With global militaries adopting unmanned systems for layered combat operations in modern warfare, India is trying to catch up with other countries to scale up production of different kinds of drones to become future ready as the multi-front threat environment around India persists.
Ukraine, which has mastered the art to exploit different formats of unmanned systems technology to sustain war for years against the military might of Russia, reportedly produces over 20,000 drones per day and is aiming to take the production to 7 million this year.
Similarly, Russia reportedly produces somewhere between 1,500 to 2,500 drones per day while the number is believed to be much more in case of China, which does not share information regarding its military affairs.
Iran too demonstrated its unmanned platform capability, with its Shaheed kamikaze drones drawing global attention, in the war with the US and Israel. They, as per international reports, have a continuous supply chain and have an inventory of 10,000 of different types of drones.
In India, drone industry is trying to ramp up production capacity to meet the urgency of this shift senior Indian military leadership has repeatedly underscored but need orders to sustain manufacturing.
Zen Technologies CMD Ashok Atluri stated that his company has introduced a new interceptor drone. The production capacity is 15,000 per month on three shifts which can be scaled if required, he added.
Likewise, IG Defence said it is accelerating preparedness for a future defined not just by firepower, but by scale, speed, and technological adaptability. It’s now rolling out 200 First-Person View (FPV) drones per day.
Bhubaneswar-based BonV Aero’s co-founder and CEO Satyabrata Satapathy said that they have the capacity to supply 300 drones per month.
Sai Pattabiram, founder of Chennai-based Zuppa Geo Navigation Technologies, informed that they can deliver over 12,000 drones per year now, which works out to 1000 drones per month, but the military, according to him, needs to move on with Request for Proposals so that orders for industry increases exponentially.
Army Chief General Upendra Dwivedi recently emphasised the need for 8,000–10,000 UAVs per corps, including FPV units, to effectively dominate contested airspace along the Line of Actual Control (LAC) and Line of Control (LoC) -- the borders with China and Pakistan respectively.
Earlier, former Army Chief General M.M. Naravane had said that future conflicts could require up to 40,000 drones a month.
Drone war
Operation Sindoor was the first drone war for India where Pakistan used hundreds of cheap drones for ISR, kamikaze roles and tried to exhaust expensive counter responses from New Delhi.
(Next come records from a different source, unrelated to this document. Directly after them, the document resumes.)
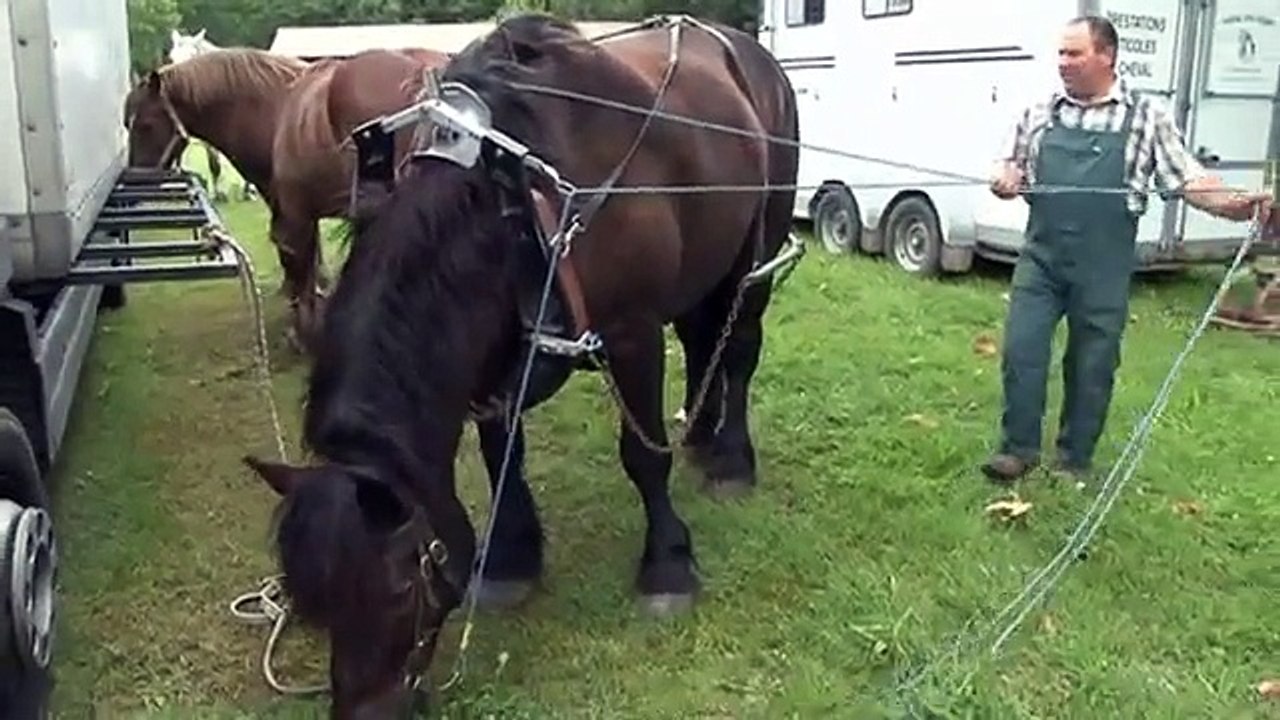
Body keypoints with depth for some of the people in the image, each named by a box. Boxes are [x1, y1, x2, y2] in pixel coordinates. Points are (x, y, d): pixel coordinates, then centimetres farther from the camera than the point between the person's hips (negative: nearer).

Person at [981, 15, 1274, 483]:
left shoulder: (1146, 117, 1)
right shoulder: (1040, 113, 8)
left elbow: (1187, 179, -2)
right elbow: (1011, 164, 16)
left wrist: (1239, 205, -18)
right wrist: (1005, 177, -8)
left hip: (1103, 269, -2)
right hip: (1041, 257, 2)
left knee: (1092, 366, 7)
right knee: (1021, 350, -2)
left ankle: (1074, 461, 23)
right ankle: (1019, 448, 14)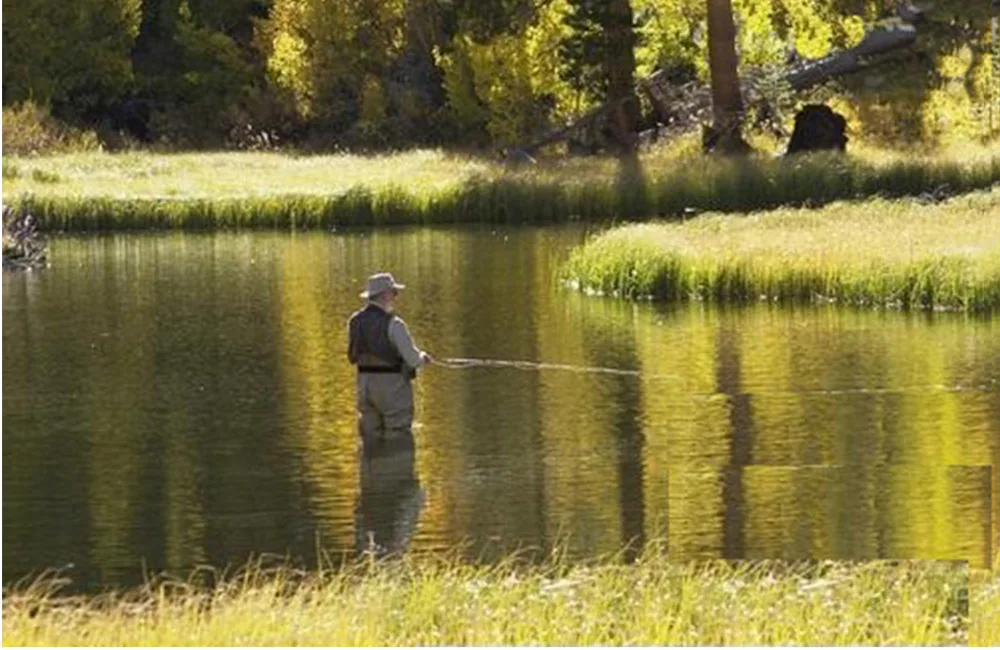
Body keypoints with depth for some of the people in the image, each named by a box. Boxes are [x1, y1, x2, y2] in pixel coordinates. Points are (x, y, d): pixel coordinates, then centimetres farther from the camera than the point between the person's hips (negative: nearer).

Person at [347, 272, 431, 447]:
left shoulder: (355, 321, 4)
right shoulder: (393, 324, -17)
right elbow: (414, 360, -16)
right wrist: (423, 357, 8)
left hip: (365, 383, 7)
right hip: (392, 385, -7)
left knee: (372, 440, 13)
India responded -- both kinetically as well as non-kinetically -- with precision, purpose and in an integrated manner.
However, post Ops Sindoor escalation, Indian Army has acquired different categories of indigenous drones to the tune of over ₹5,000 crore, including loitering munitions, kamikaze, and surveillance aerial platforms.
More are in the pipeline. For instance, the Medium Altitude Long Endurance (MALE) drone programme, expected to be worth somewhere between ₹25,000 to ₹30,000 crore, is entering into RFQ proposal stage. Tri-services will acquire 87-97 MALE drones, while the Defence Acquisition Council (DAC) late last December cleared a large-scale procurement of loiter munition systems for artillery regiments which is valued at Loiter ₹79,000 crore.
Unlike conventional defence systems that require long development cycles and significant capital investment, drones represent a new category of agile, high-value, cost-effective force multipliers.
Drones in modern warfare now go far beyond precision strikes and ISR (intelligence, surveillance and reconnaissance), they are being employed for electronic warfare (EW), communication relay, swarm attacks, logistics and supply, battle damage assessment, artillery spotting and fire correction, mine detection and clearance, air defence support, naval warfare, urban combat support, psychological warfare, target designation, training and simulation, autonomous hunter-killer operations and counter-drone operations.